> [Excerpted text]
Damage Vision Mining Opportunity for Imbalanced Anomaly Detection

In past decade, previous balanced datasets have been used to advance algorithms for classification, object detection, semantic segmentation, and anomaly detection in industrial applications. Specifically, for condition-based maintenance, automating visual inspection is crucial to ensure high quality. Deterioration prognostic attempts to optimize the fine decision process for predictive maintenance and proactive repair. In civil infrastructure and living environment, damage data mining cannot avoid the imbalanced data issue because of rare unseen events and high quality status by improved operations. For visual inspection, deteriorated class acquired from the surface of concrete and steel components are occasionally imbalanced. From numerous related surveys, we summarize that imbalanced data problems can be categorized into four types; 1) missing range of target and label valuables, 2) majority-minority class imbalance, 3) foreground-background of spatial imbalance, 4) long-tailed class of pixel-wise imbalance. Since 2015, there has been many imbalanced studies using deep learning approaches that includes regression, image classification, object detection, semantic segmentation. However, anomaly detection for imbalanced data is not yet well known. In the study, we highlight one-class anomaly detection application whether anomalous class or not, and demonstrate clear examples on imbalanced vision datasets: blood smear, lung infection, wooden, concrete deterioration, and disaster damage. We provide key results on damage vision mining advantage, hypothesizing that the more effective range of positive ratio, the higher accuracy gain of anomaly detection application. Finally, the applicability of the damage learning methods, limitations, and future works are mentioned.

> [Task item]
For each statement, answer yes or no to whether it agrees with the damage vision mining text, and quote the words of the text that settle it. (a) Imbalanced data problems are sorted into four types. (b) Anomaly detection for imbalanced data is already well known. (c) Disaster damage is among the imbalanced vision datasets used for examples. The data that come next are separate material, not part of the damage vision mining text.

> [Data records]

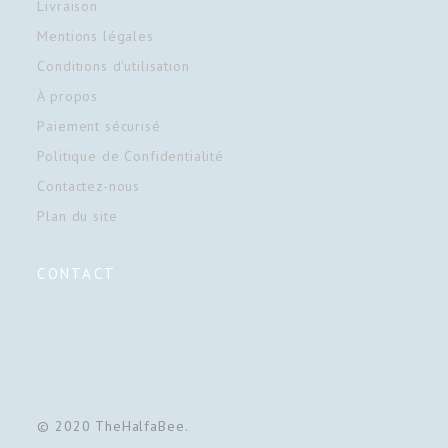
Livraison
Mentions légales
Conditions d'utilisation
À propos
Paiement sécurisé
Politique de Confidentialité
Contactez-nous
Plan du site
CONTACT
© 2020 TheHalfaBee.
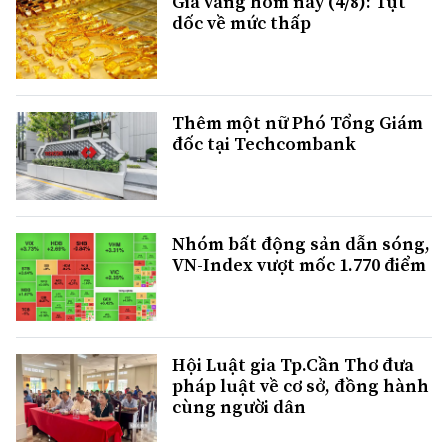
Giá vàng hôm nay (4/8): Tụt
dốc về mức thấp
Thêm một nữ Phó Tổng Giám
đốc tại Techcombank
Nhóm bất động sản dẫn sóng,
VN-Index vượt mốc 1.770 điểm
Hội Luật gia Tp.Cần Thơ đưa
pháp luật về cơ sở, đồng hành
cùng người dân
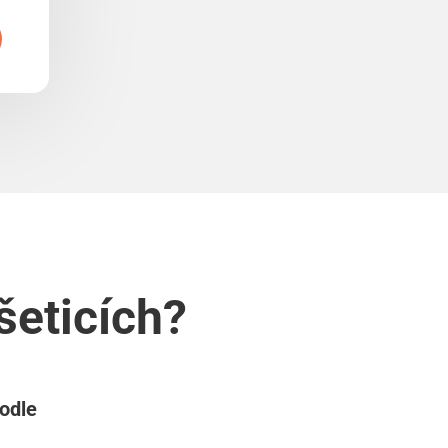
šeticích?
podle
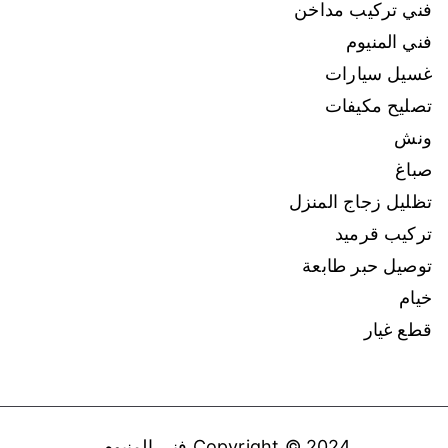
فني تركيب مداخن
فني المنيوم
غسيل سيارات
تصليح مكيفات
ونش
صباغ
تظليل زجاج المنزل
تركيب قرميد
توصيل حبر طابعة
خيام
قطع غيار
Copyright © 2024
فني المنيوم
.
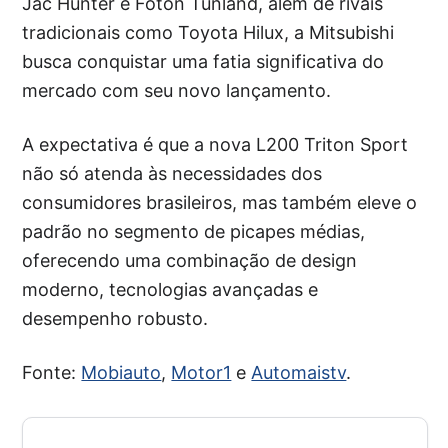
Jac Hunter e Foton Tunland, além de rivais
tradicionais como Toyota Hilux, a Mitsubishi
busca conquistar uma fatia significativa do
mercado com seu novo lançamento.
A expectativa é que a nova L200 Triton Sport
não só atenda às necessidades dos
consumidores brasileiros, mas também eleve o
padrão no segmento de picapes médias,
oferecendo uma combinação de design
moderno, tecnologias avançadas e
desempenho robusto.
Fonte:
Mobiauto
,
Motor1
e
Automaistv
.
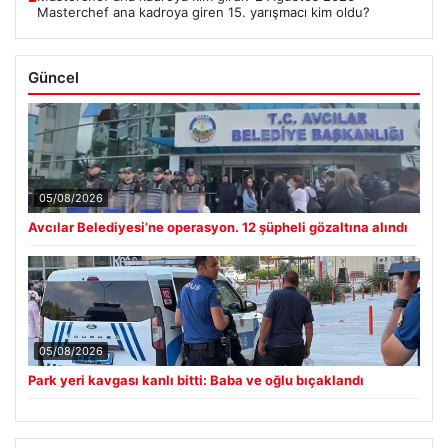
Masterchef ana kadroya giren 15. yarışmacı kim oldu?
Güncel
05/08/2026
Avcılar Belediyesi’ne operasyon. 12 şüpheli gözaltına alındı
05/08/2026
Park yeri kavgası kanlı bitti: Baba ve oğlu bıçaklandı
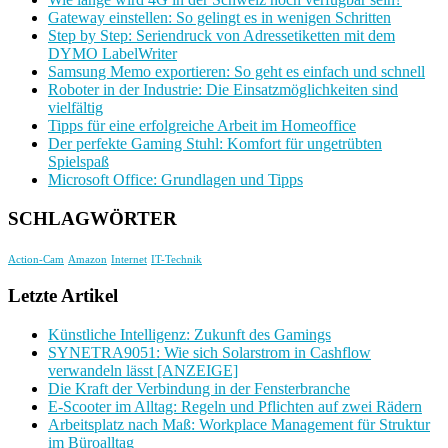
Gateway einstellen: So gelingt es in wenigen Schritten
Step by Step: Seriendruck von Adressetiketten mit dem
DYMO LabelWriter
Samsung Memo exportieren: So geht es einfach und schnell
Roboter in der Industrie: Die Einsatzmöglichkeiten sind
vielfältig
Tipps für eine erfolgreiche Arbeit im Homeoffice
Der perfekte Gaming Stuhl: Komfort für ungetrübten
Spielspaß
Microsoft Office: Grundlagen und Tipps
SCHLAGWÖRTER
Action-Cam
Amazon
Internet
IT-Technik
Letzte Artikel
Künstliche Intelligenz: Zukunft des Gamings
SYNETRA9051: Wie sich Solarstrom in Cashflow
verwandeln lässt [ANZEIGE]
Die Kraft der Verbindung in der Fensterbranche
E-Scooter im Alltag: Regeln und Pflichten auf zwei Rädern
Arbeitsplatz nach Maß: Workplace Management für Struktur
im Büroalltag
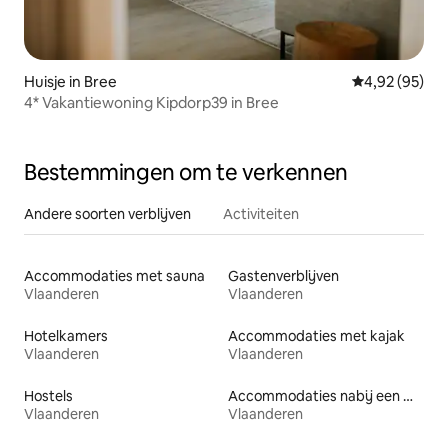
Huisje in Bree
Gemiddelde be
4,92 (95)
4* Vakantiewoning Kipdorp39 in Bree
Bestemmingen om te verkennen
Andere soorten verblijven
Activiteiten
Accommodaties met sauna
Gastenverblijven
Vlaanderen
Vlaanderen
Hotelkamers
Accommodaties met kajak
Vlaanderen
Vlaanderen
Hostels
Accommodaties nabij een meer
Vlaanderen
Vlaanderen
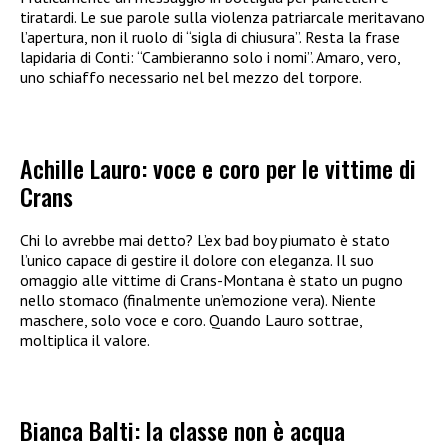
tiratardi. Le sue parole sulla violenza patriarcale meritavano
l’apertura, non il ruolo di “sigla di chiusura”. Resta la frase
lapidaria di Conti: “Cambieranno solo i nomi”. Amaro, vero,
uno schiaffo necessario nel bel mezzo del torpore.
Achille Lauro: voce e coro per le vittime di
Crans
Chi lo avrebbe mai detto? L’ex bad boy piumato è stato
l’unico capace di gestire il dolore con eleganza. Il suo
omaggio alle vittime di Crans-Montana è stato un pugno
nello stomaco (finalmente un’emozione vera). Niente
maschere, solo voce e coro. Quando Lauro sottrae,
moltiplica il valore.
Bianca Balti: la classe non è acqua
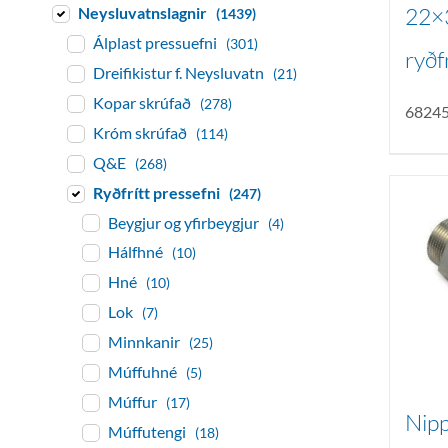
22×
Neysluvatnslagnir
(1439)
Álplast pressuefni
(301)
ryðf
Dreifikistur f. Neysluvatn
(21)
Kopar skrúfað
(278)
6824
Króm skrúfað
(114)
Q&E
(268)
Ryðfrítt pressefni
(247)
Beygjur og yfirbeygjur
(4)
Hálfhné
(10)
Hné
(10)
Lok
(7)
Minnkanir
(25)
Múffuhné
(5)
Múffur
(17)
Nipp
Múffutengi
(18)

* * *

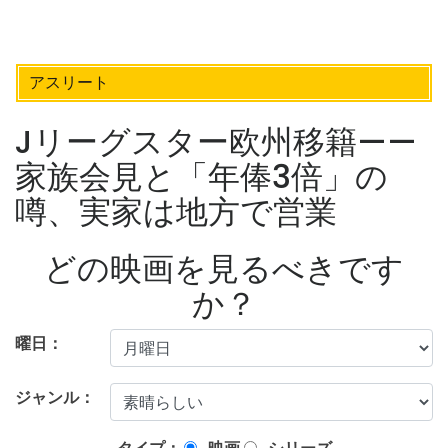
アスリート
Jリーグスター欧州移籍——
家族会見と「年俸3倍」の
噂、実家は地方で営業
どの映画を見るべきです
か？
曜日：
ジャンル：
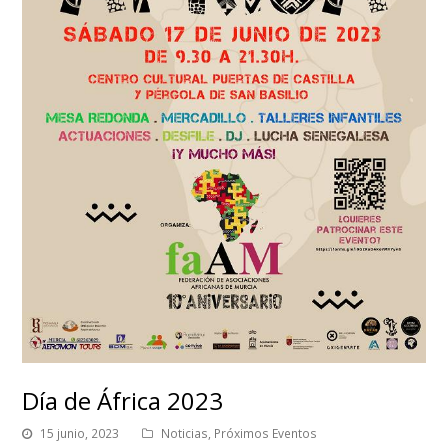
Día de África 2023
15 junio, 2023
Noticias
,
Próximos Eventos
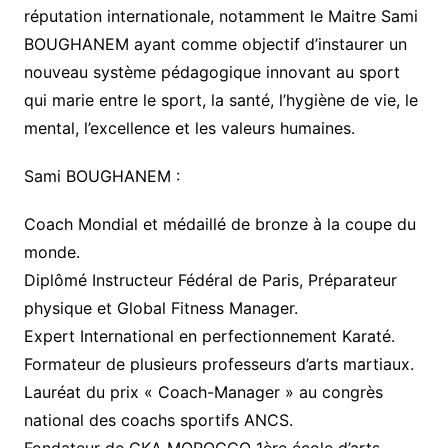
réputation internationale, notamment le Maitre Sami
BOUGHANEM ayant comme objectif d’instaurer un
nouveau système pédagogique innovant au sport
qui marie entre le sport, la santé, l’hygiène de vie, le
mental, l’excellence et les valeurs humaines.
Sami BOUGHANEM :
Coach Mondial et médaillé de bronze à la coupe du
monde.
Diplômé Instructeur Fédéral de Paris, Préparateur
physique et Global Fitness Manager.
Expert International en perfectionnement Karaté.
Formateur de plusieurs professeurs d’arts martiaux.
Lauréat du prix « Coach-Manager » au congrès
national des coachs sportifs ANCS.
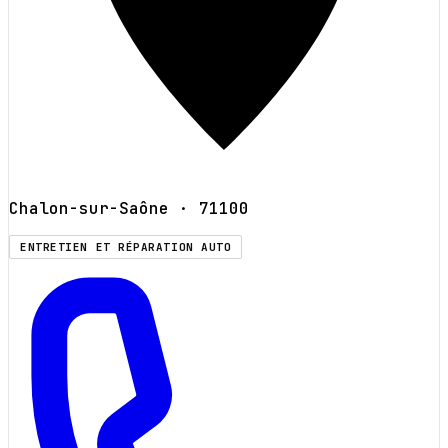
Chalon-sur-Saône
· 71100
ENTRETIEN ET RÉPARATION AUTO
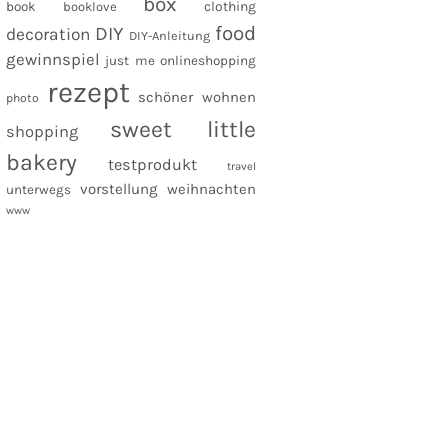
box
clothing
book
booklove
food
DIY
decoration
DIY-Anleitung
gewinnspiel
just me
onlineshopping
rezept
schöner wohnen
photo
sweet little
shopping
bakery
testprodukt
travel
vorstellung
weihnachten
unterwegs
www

> [Written response]
(a) Yes: "imbalanced data problems can be categorized into four types"
(b) No: "anomaly detection for imbalanced data is not yet well known"
(c) Yes: "blood smear, lung infection, wooden, concrete deterioration, and disaster damage"